**WRITTEN PROBLEM:** Turn the stretch of data from the line containing "kingdom: Animalia" through the line containing "common name: Pink-edged Sulphur" into a numbered list, and leave out any blank lines.

**INFORMATION PROVIDED:**
════════
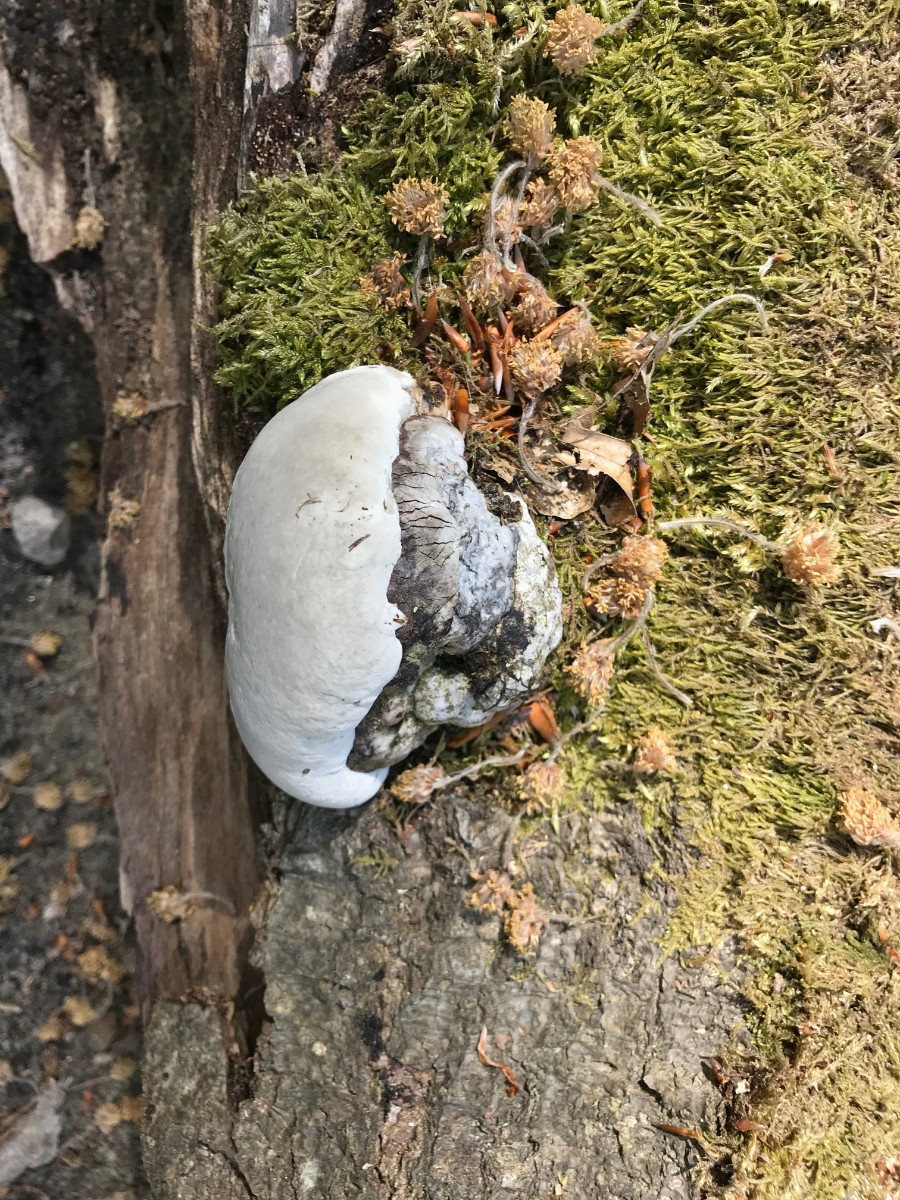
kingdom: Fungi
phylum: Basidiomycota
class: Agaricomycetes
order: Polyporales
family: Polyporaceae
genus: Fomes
════════
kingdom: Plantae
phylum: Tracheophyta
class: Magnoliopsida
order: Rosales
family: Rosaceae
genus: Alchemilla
════════
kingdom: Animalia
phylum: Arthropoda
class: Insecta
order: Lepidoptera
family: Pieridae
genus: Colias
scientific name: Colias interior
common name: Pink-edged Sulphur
════════
**EXERCISE OUTPUT:**
1. kingdom: Animalia
2. phylum: Arthropoda
3. class: Insecta
4. order: Lepidoptera
5. family: Pieridae
6. genus: Colias
7. scientific name: Colias interior
8. common name: Pink-edged Sulphur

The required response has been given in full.